§ Description of the task: Return each entry below word for word, leaving out any image.

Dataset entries
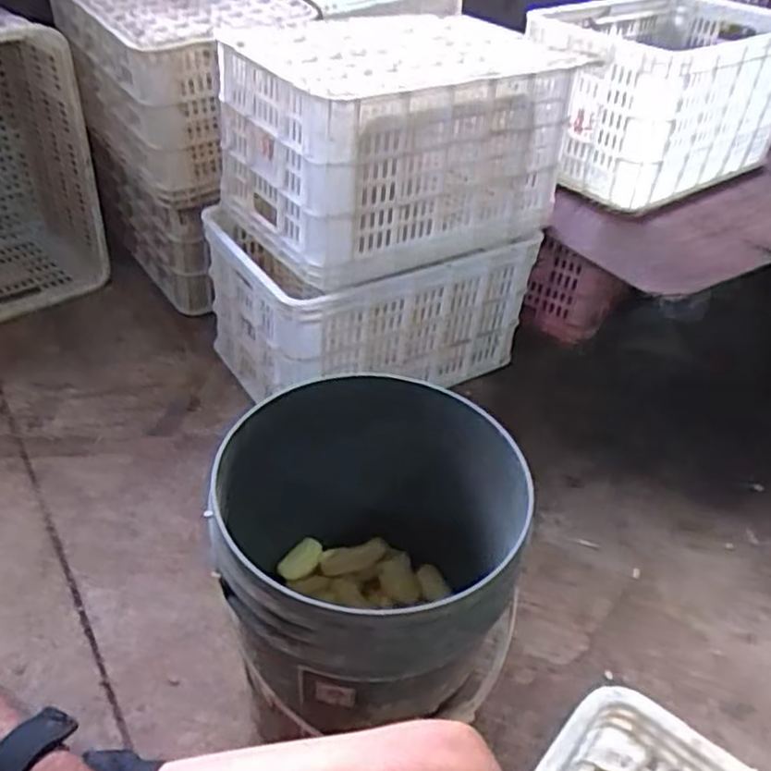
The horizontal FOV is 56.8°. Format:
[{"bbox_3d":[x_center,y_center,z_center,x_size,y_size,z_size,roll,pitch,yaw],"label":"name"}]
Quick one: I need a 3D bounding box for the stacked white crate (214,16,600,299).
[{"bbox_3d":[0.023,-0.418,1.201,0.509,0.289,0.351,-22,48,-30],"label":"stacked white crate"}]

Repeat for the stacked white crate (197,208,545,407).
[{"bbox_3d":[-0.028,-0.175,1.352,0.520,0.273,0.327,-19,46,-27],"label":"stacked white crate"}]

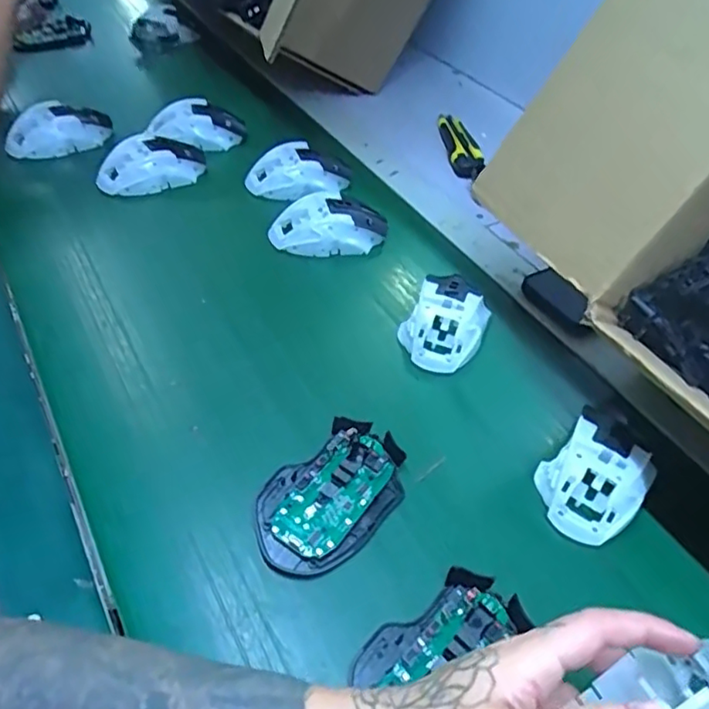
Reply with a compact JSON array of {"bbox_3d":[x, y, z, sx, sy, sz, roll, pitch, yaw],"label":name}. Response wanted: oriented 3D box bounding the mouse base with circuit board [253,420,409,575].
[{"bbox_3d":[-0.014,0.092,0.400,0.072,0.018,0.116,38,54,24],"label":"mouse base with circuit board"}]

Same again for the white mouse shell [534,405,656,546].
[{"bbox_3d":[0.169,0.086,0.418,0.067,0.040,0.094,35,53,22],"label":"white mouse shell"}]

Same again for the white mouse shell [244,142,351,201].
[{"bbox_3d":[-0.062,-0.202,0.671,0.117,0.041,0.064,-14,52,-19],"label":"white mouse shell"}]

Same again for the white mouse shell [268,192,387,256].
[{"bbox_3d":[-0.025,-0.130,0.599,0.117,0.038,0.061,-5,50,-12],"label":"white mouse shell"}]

§ Answer box:
The horizontal FOV is 56.8°. Format:
[{"bbox_3d":[x_center,y_center,z_center,x_size,y_size,z_size,roll,pitch,yaw],"label":"name"}]
Quick one: I need a 3D bounding box for the stacked white crate (214,16,600,299).
[{"bbox_3d":[0.023,-0.418,1.201,0.509,0.289,0.351,-22,48,-30],"label":"stacked white crate"}]

Repeat for the stacked white crate (197,208,545,407).
[{"bbox_3d":[-0.028,-0.175,1.352,0.520,0.273,0.327,-19,46,-27],"label":"stacked white crate"}]

Reply with a compact JSON array of {"bbox_3d":[x, y, z, sx, sy, sz, roll, pitch, yaw],"label":name}. Response wanted: oriented 3D box bounding the mouse base with circuit board [253,420,409,575].
[{"bbox_3d":[-0.014,0.092,0.400,0.072,0.018,0.116,38,54,24],"label":"mouse base with circuit board"}]

Same again for the white mouse shell [534,405,656,546].
[{"bbox_3d":[0.169,0.086,0.418,0.067,0.040,0.094,35,53,22],"label":"white mouse shell"}]

Same again for the white mouse shell [244,142,351,201].
[{"bbox_3d":[-0.062,-0.202,0.671,0.117,0.041,0.064,-14,52,-19],"label":"white mouse shell"}]

Same again for the white mouse shell [268,192,387,256].
[{"bbox_3d":[-0.025,-0.130,0.599,0.117,0.038,0.061,-5,50,-12],"label":"white mouse shell"}]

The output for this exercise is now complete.